The United States has spent roughly $100 billion on private contractors in Iraq since the U.S. invaded the country in March 2003, according to a government report.
The report, by the Congressional Budget Office, says “that one out of every five dollars spent on the war in Iraq has gone to contractors for the United States military and other government agencies, in a war zone where employees of private contractors now outnumber American troops,” the Times reported Monday evening.
The CBO report for the first time puts a price tag on the cost of outside contractors. The report underscores the degree to which the Iraq war has been privatized. But experts believe that the federal government actually spent more than $100 billion on contractors since the war began.
Author and contracting fraud expert Dina L. Rasor told the Times that the $100 billion cost estimate from the Congressional Budget Office appeared to be low because of the lack of audits and controls on spending during the first few years of the war.
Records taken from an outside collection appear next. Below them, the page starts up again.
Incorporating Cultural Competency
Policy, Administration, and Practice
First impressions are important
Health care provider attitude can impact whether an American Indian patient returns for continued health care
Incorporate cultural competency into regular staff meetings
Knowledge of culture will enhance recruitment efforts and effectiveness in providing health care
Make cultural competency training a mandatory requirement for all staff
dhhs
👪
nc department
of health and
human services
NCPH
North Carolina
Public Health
“It is a shocking number, but I still don’t think it is the full cost,” Rasor told the Times. “I don’t think there have been any credible cost numbers for the Iraq war. There was so much money spent at the beginning of the war, and nobody knows where it went.”
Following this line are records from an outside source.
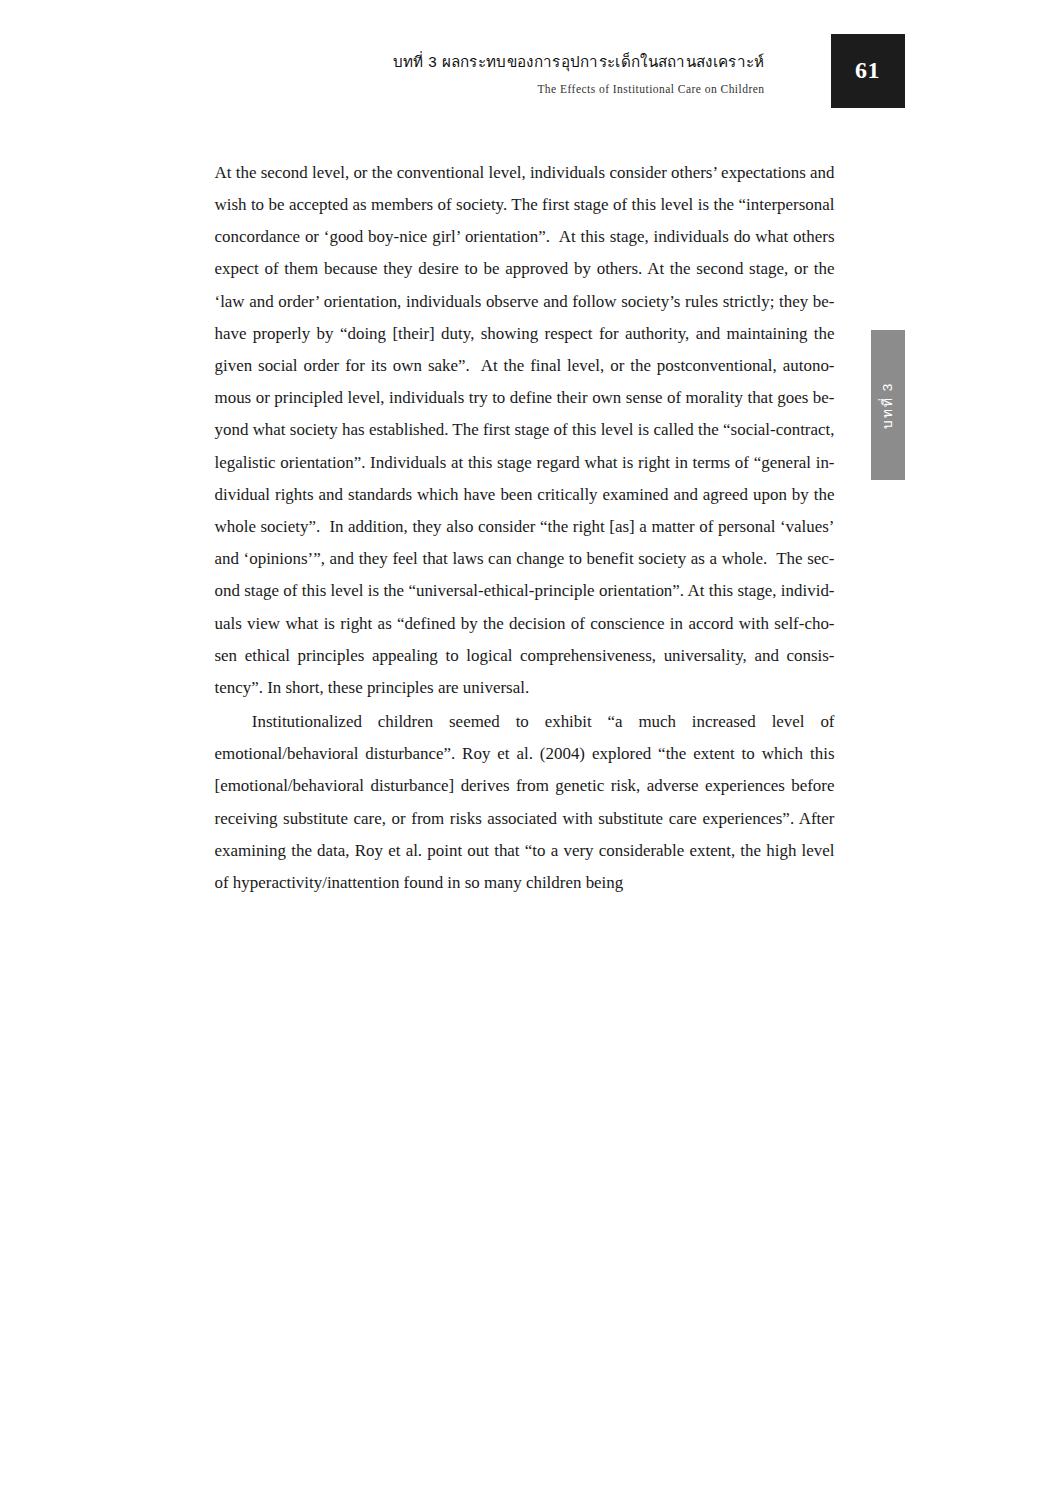บทที่ 3 ผลกระทบของการอุปการะเด็กในสถานสงเคราะห์
The Effects of Institutional Care on Children
61
บทที่ 3
At the second level, or the conventional level, individuals consider others’ expectations and wish to be accepted as members of society. The first stage of this level is the “interpersonal concordance or ‘good boy-nice girl’ orientation”. At this stage, individuals do what others expect of them because they desire to be approved by others. At the second stage, or the ‘law and order’ orientation, individuals observe and follow society’s rules strictly; they behave properly by “doing [their] duty, showing respect for authority, and maintaining the given social order for its own sake”. At the final level, or the postconventional, autonomous or principled level, individuals try to define their own sense of morality that goes beyond what society has established. The first stage of this level is called the “social-contract, legalistic orientation”. Individuals at this stage regard what is right in terms of “general individual rights and standards which have been critically examined and agreed upon by the whole society”. In addition, they also consider “the right [as] a matter of personal ‘values’ and ‘opinions’”, and they feel that laws can change to benefit society as a whole. The second stage of this level is the “universal-ethical-principle orientation”. At this stage, individuals view what is right as “defined by the decision of conscience in accord with self-chosen ethical principles appealing to logical comprehensiveness, universality, and consistency”. In short, these principles are universal.
Institutionalized children seemed to exhibit “a much increased level of emotional/behavioral disturbance”. Roy et al. (2004) explored “the extent to which this [emotional/behavioral disturbance] derives from genetic risk, adverse experiences before receiving substitute care, or from risks associated with substitute care experiences”. After examining the data, Roy et al. point out that “to a very considerable extent, the high level of hyperactivity/inattention found in so many children being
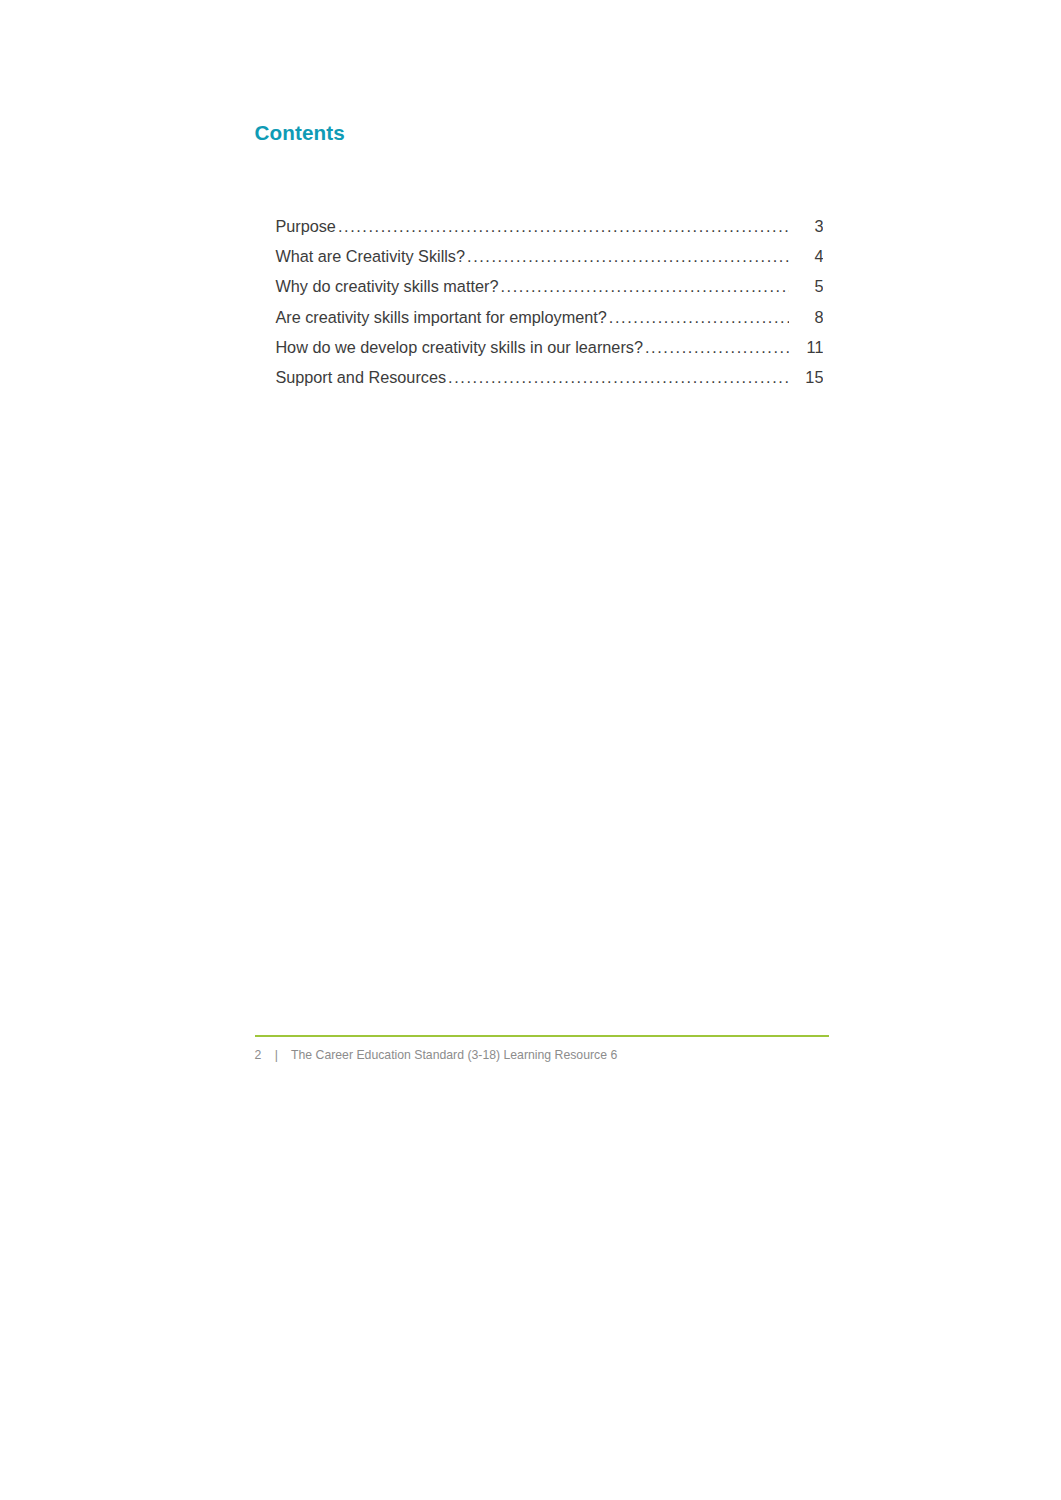Contents
Purpose .................................................................................................................. 3
What are Creativity Skills? ................................................................................. 4
Why do creativity skills matter? ........................................................................... 5
Are creativity skills important for employment? ..................................................... 8
How do we develop creativity skills in our learners? ........................................... 11
Support and Resources ....................................................................................... 15
2|The Career Education Standard (3-18) Learning Resource 6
The Department of Defense’s dependence on independent contractors surpasses all previous military conflicts and has led to “overbilling, fraud and shoddy and unsafe work that has endangered and even killed American troops,” according to the Times.
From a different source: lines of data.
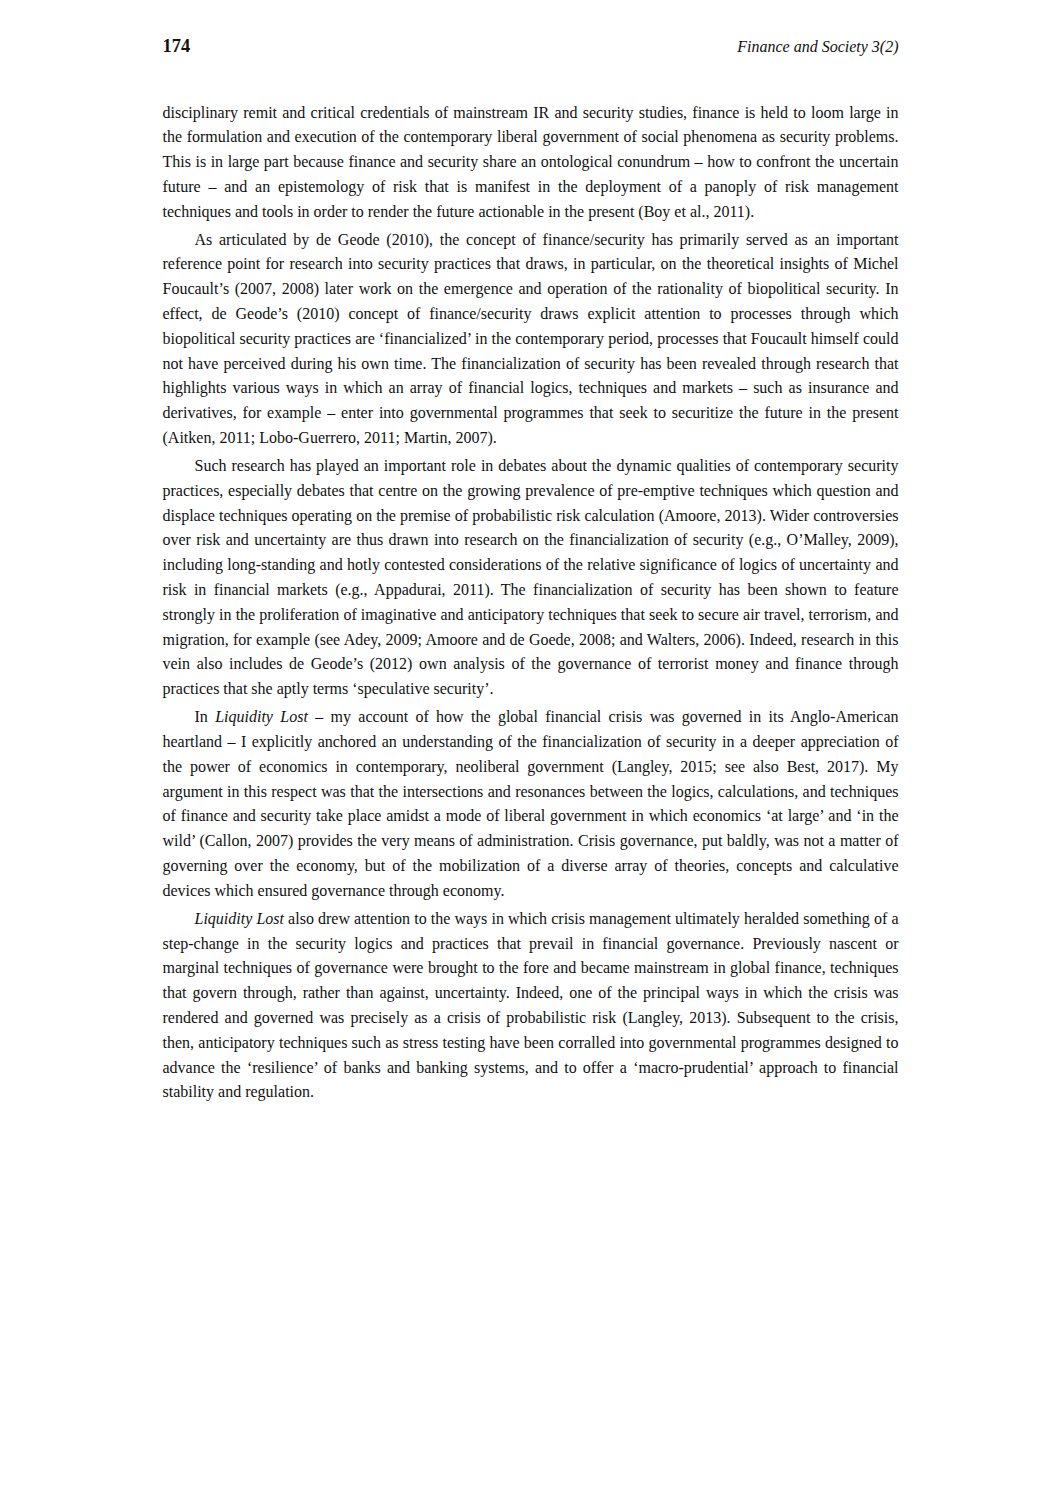174 Finance and Society 3(2)
disciplinary remit and critical credentials of mainstream IR and security studies, finance is held to loom large in the formulation and execution of the contemporary liberal government of social phenomena as security problems. This is in large part because finance and security share an ontological conundrum – how to confront the uncertain future – and an epistemology of risk that is manifest in the deployment of a panoply of risk management techniques and tools in order to render the future actionable in the present (Boy et al., 2011).
As articulated by de Geode (2010), the concept of finance/security has primarily served as an important reference point for research into security practices that draws, in particular, on the theoretical insights of Michel Foucault’s (2007, 2008) later work on the emergence and operation of the rationality of biopolitical security. In effect, de Geode’s (2010) concept of finance/security draws explicit attention to processes through which biopolitical security practices are ‘financialized’ in the contemporary period, processes that Foucault himself could not have perceived during his own time. The financialization of security has been revealed through research that highlights various ways in which an array of financial logics, techniques and markets – such as insurance and derivatives, for example – enter into governmental programmes that seek to securitize the future in the present (Aitken, 2011; Lobo-Guerrero, 2011; Martin, 2007).
Such research has played an important role in debates about the dynamic qualities of contemporary security practices, especially debates that centre on the growing prevalence of pre-emptive techniques which question and displace techniques operating on the premise of probabilistic risk calculation (Amoore, 2013). Wider controversies over risk and uncertainty are thus drawn into research on the financialization of security (e.g., O’Malley, 2009), including long-standing and hotly contested considerations of the relative significance of logics of uncertainty and risk in financial markets (e.g., Appadurai, 2011). The financialization of security has been shown to feature strongly in the proliferation of imaginative and anticipatory techniques that seek to secure air travel, terrorism, and migration, for example (see Adey, 2009; Amoore and de Goede, 2008; and Walters, 2006). Indeed, research in this vein also includes de Geode’s (2012) own analysis of the governance of terrorist money and finance through practices that she aptly terms ‘speculative security’.
In Liquidity Lost – my account of how the global financial crisis was governed in its Anglo-American heartland – I explicitly anchored an understanding of the financialization of security in a deeper appreciation of the power of economics in contemporary, neoliberal government (Langley, 2015; see also Best, 2017). My argument in this respect was that the intersections and resonances between the logics, calculations, and techniques of finance and security take place amidst a mode of liberal government in which economics ‘at large’ and ‘in the wild’ (Callon, 2007) provides the very means of administration. Crisis governance, put baldly, was not a matter of governing over the economy, but of the mobilization of a diverse array of theories, concepts and calculative devices which ensured governance through economy.
Liquidity Lost also drew attention to the ways in which crisis management ultimately heralded something of a step-change in the security logics and practices that prevail in financial governance. Previously nascent or marginal techniques of governance were brought to the fore and became mainstream in global finance, techniques that govern through, rather than against, uncertainty. Indeed, one of the principal ways in which the crisis was rendered and governed was precisely as a crisis of probabilistic risk (Langley, 2013). Subsequent to the crisis, then, anticipatory techniques such as stress testing have been corralled into governmental programmes designed to advance the ‘resilience’ of banks and banking systems, and to offer a ‘macro-prudential’ approach to financial stability and regulation.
“The budget office’s report found that from 2003 to 2007, the government awarded contracts in Iraq worth about $85 billion, and that the administration was now awarding contracts at a rate of $15 billion to $20 billion a year. At that pace, contracting costs will surge past the $100 billion mark before the end of the year. Through 2007, spending on outside contractors accounted for 20 percent of the total costs of the war, the budget office found, according to the people with knowledge of the report,” the Times report says.
The occupation of Iraq employs nearly 200,000 people in what amounts to an army larger than the U.S. military force deployed there and “one whose roles and missions and even casualties among its work force have largely been hidden from public view.”